You really think farmers get $1.25 per ear ?…more like a couple of cents….it’s the value-added component that causes the government to look favorably on corn subsidization. Corn is hidden in about 1/4 of all food stuffs, and that ends up selling at a couple of dozen bucks a pound in your shopping cart….the more taxes result from the value-added, the more the gov’t can pay farmers (who are price-takers in the market place) and thus keep the value added gravy train running. Gov’t tax department advisors have big computer programs to optimize all that.
2020 driving through Sweden I saw acouple of gas pumps supplying ethanol. It’s fine by me if some virtue signallers want to drive with that stuff. I just don’t see any point in having it subsidised nor force feeding it to my vehicle.

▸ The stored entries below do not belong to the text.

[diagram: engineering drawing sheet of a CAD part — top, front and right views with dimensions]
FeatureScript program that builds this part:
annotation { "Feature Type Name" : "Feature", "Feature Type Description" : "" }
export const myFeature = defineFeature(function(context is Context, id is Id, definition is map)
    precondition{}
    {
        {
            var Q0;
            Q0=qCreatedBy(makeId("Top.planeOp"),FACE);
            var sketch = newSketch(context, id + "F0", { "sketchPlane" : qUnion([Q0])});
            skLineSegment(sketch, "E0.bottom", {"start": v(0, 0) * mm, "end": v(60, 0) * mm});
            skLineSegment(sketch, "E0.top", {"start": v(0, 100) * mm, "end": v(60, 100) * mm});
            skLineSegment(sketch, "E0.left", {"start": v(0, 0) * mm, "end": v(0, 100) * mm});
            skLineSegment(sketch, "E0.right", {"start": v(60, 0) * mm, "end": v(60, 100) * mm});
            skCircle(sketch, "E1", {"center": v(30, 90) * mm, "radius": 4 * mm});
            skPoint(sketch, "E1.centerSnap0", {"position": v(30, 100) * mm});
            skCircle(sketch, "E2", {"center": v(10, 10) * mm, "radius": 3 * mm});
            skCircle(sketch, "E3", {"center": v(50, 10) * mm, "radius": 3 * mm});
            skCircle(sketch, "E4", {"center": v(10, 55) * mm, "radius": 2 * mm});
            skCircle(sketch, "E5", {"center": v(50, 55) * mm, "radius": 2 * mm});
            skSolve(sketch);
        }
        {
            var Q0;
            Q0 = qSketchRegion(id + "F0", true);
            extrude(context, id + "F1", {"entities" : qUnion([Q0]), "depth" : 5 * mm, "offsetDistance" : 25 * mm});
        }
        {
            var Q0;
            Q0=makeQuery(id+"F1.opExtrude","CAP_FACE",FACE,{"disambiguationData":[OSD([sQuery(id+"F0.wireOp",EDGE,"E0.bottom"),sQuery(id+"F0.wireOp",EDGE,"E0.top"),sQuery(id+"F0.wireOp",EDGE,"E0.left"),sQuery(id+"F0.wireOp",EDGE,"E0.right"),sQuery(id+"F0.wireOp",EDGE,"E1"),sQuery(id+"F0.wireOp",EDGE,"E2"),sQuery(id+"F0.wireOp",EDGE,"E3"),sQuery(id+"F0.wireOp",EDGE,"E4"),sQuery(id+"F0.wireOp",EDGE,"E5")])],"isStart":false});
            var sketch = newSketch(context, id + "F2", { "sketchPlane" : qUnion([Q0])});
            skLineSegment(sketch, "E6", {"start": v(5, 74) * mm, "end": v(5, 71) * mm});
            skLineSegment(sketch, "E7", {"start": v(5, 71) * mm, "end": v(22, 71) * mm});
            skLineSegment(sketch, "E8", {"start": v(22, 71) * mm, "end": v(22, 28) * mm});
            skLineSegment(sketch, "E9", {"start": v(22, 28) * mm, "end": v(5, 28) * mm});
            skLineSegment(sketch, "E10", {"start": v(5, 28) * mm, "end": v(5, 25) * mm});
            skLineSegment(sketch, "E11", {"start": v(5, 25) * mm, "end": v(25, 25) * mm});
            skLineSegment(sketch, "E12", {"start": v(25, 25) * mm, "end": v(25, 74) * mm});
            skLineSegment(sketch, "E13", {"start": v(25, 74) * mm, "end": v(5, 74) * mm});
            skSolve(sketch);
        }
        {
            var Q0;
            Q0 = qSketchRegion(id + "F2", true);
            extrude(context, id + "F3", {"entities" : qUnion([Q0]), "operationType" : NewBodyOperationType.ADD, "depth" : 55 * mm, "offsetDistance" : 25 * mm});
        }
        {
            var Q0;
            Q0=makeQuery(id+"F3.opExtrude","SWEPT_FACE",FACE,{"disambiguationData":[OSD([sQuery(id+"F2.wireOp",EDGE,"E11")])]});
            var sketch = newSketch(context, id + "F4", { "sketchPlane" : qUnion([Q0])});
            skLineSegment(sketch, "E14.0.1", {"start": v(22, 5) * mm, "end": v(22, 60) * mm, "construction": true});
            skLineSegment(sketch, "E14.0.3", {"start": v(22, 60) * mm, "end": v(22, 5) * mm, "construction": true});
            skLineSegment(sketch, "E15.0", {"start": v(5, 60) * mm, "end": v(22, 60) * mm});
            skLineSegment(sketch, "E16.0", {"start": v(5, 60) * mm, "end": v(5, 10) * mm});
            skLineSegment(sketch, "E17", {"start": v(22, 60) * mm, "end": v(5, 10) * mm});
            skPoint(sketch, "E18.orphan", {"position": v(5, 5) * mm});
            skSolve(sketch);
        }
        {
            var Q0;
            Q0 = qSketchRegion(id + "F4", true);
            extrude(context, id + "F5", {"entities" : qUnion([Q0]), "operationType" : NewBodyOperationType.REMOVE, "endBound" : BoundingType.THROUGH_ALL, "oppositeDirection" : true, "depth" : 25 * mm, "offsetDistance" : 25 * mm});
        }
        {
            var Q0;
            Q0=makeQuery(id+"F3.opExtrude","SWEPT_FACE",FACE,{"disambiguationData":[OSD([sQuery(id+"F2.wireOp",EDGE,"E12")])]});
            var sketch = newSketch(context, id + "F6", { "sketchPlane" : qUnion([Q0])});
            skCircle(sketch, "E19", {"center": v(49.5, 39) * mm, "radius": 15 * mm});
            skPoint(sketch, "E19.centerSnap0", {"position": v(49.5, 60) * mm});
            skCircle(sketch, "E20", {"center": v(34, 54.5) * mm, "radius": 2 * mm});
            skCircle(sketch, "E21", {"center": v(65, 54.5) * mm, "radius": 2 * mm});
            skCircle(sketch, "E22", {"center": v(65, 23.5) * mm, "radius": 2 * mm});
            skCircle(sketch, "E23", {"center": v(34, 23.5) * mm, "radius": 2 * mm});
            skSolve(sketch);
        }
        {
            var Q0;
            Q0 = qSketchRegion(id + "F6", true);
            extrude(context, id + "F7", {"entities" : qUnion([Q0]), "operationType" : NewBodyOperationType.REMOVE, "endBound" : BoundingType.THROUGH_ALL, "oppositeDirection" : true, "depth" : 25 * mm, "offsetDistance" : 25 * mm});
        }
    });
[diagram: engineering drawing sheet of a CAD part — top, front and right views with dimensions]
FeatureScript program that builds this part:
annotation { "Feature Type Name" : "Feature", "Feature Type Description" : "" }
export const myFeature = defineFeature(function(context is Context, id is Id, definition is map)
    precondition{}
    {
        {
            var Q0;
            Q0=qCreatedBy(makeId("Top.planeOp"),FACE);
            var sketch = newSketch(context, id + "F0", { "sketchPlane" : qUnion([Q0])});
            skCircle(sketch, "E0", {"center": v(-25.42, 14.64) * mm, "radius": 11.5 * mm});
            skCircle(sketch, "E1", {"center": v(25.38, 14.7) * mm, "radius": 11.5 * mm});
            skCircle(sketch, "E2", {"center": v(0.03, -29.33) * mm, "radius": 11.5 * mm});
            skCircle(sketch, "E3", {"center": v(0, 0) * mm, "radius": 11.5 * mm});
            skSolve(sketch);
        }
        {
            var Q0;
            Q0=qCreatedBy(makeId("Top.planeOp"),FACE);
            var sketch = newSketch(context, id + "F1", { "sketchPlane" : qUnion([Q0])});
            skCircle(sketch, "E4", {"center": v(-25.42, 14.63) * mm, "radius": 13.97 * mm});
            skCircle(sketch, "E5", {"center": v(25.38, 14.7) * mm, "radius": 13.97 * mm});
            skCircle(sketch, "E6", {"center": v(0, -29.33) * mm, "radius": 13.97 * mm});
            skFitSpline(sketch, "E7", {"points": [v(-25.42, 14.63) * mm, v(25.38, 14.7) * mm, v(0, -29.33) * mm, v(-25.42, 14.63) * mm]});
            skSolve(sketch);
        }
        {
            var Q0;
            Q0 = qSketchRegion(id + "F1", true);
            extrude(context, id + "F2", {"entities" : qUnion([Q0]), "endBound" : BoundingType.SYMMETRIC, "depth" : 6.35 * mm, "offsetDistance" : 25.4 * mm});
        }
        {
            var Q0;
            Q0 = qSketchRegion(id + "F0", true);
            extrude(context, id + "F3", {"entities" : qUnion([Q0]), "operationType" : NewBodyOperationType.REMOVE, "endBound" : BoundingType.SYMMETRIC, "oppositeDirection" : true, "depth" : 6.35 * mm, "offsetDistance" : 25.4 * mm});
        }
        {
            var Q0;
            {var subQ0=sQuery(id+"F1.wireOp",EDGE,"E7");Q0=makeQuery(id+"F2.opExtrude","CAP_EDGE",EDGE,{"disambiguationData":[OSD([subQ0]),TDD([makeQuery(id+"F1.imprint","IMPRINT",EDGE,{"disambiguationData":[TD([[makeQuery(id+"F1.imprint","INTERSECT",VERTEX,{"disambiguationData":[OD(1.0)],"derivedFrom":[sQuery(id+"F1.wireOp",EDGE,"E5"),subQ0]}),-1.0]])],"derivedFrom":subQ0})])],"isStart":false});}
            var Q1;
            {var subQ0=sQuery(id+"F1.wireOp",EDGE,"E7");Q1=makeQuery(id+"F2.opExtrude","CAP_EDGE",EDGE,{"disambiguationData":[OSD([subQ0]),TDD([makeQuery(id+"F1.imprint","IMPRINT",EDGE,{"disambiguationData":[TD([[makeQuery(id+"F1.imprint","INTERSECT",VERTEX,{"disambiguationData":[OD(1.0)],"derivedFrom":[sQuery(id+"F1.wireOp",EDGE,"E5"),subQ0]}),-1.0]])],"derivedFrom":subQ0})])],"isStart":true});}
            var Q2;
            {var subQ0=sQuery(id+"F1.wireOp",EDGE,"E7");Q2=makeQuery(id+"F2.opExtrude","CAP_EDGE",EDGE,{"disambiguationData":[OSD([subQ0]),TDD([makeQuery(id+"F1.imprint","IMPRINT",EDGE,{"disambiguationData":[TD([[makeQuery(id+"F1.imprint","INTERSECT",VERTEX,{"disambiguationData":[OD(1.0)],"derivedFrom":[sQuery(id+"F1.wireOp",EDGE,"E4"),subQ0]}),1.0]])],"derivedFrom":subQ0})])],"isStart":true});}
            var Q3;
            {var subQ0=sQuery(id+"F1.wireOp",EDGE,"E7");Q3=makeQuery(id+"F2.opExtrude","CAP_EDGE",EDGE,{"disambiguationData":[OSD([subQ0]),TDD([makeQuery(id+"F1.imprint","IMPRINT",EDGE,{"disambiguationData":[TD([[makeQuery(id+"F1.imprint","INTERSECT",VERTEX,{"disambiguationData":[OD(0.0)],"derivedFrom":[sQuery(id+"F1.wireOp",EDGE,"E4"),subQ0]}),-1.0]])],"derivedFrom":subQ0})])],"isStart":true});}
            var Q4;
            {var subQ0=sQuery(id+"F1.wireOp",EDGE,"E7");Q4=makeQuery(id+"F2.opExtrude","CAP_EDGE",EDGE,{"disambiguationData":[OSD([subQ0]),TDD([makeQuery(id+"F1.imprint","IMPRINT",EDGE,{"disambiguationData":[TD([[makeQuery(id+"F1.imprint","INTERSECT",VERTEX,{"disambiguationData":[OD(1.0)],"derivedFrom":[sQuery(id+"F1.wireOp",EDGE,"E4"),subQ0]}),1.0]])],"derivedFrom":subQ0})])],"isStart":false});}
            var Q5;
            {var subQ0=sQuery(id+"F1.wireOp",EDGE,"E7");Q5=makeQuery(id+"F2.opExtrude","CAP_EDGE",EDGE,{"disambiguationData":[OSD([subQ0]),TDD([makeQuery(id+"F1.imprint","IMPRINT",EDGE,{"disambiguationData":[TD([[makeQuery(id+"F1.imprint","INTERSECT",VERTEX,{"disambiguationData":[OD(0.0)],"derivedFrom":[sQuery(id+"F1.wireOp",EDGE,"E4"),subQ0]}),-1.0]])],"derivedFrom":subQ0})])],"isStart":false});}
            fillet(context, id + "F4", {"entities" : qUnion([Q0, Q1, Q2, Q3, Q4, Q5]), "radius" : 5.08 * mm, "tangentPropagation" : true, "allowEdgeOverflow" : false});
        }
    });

Would truely free markets without government meddling exist we would have 100% pure gasoline/diesel on one hand and 100% ethanol/biodiesel on the other. The price would “dictate” which one to choose and not some ecoloons living at the taxpayer’s expense.
I know that my old R5 chants “es que me gusta la gasolina” and I sing along.
It makes about as much sense as burning North America’s hardwood forests in Yorkshire to make electricity to also save the planet. These are not serious people.
Seriously deluded people though!
Not an energy “transition” AT ALL.
Just another less efficient way to use fossil fuels to provide the energy we need. Other examples of this include wind turbines, solar panels and EVs.
Oh, and the “goal” is NOT “noble;” it is DELUSIONAL. For there is no benefit to reducing CO2 emissions, nor does corn ethanol reduce emissions in any event.
i was promised switch grass and pond scum. i’ll take ethanol. copious quantities of ethanol.